彼时陆老夫人便正与张嬷嬷说下午的事儿,“……萱丫头倒是个有心计有手段的,只终究格局还小了些,不明白什么叫‘一荣俱荣,一损俱损’,不过到底年纪还小,有的是调教的空间,且今日来的宾客个个儿非富即贵,以她的身份,既嫁不进去这样的人家我也不想让她去白受这个委屈,便是还有旁人瞧出来我也不担心。倒是三丫头那个上不得高台盘的,我倒要瞧瞧今日之事后,她这个堂堂国公府的嫡小姐,能嫁到什么样的人家去!”
‘堂堂国公府的嫡小姐’这几个字有意被陆老夫人咬得极重,嘲讽与不屑一顾之情不言而喻。
张嬷嬷闻言,不由笑道:“您老当谁都跟您似的火眼金睛,什么都逃不过您的法眼呢?没见当时连二夫人身为三姑娘的亲娘,都没瞧出破绽来吗,旁人自然更不必说了,您就只管放心罢,不会影响了萱姑娘的将来的。倒是三姑娘的确刁钻了一些,逢着机会便要踩萱姑娘和芙姑娘两脚,不知道的,还以为二位姑娘与她有什么深仇大恨呢,不然自家姊妹,一笔写不出两个陆字儿,她何至于这样?”

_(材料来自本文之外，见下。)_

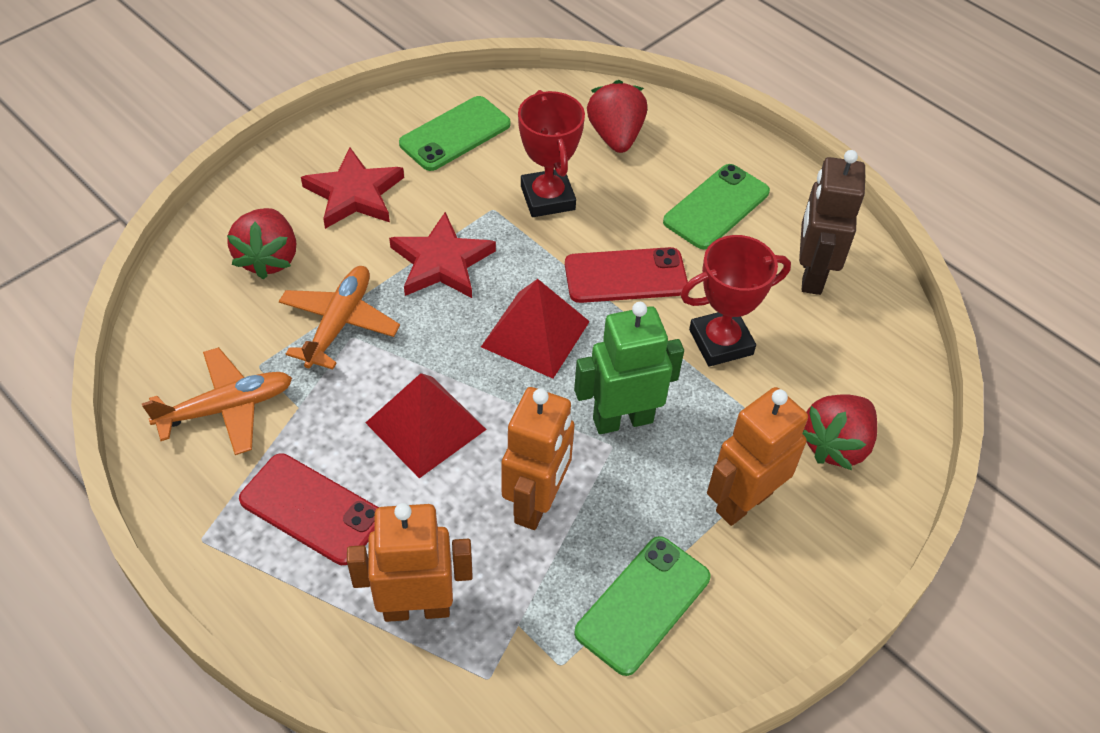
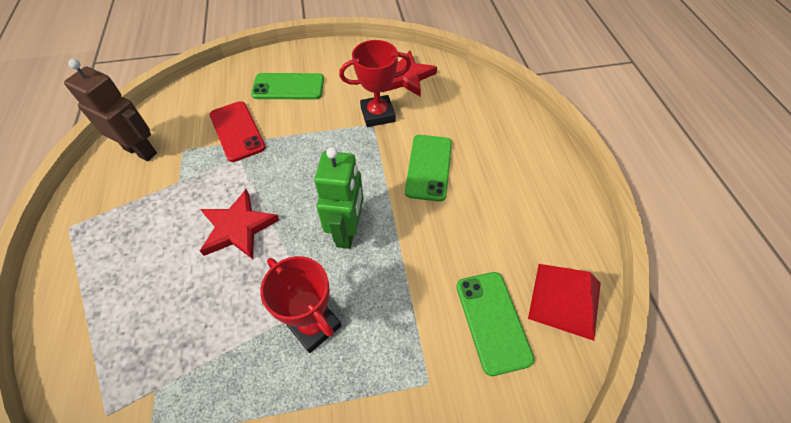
orange plane: 2 -> 0
orange robot: 3 -> 0
red phone: 2 -> 1
red pyramid: 2 -> 1
red strawberry: 3 -> 0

比起向来都待自己只是面上尊敬,实则并未放在眼里的陆明雅,张嬷嬷自然更喜欢每逢年节下,但凡给陆老夫人做鞋袜就必有她的份儿的陆明萱和陆明芙,身为陆老夫人身边的第一人,张嬷嬷又岂会缺了几双鞋袜?难得的是姐妹二人那份心意,若不是真心拿她当长辈敬重爱戴,又何必为她去费那个神,谁不知道做鞋子最费功夫的,她就算在陆老夫人跟前儿再有体面,说到底也只是一介奴才而已,陆明萱与陆明芙若待她跟陆明雅似的,面子情儿做足了,旁人也说不出半句不是来。
所以破天荒的,在不违背陆老夫人这个主子的利益情况下,张嬷嬷也忍不住给陆明雅下起话儿来。
果然陆老夫人一听张嬷嬷这话儿,脸色就越发难看起来,冷哼道:“三丫头向来上不得高台盘,自以为所有人都该围着她转,兴许在我们看来不过是小事一桩,在她看来就是深仇大恨呢?若不是碍于老国公爷,我真想即刻将老二一房给分出去了事,到时候我倒要看看,她还怎么摆国公府嫡小姐的架子,哼,真拿自己当盘儿菜呢,凤丫头和珠丫头那才是国公府真正的嫡小姐呢,尤其珠丫头本身还是县主,也没见张狂成那样儿,果然是贱婢生的贱胚子!”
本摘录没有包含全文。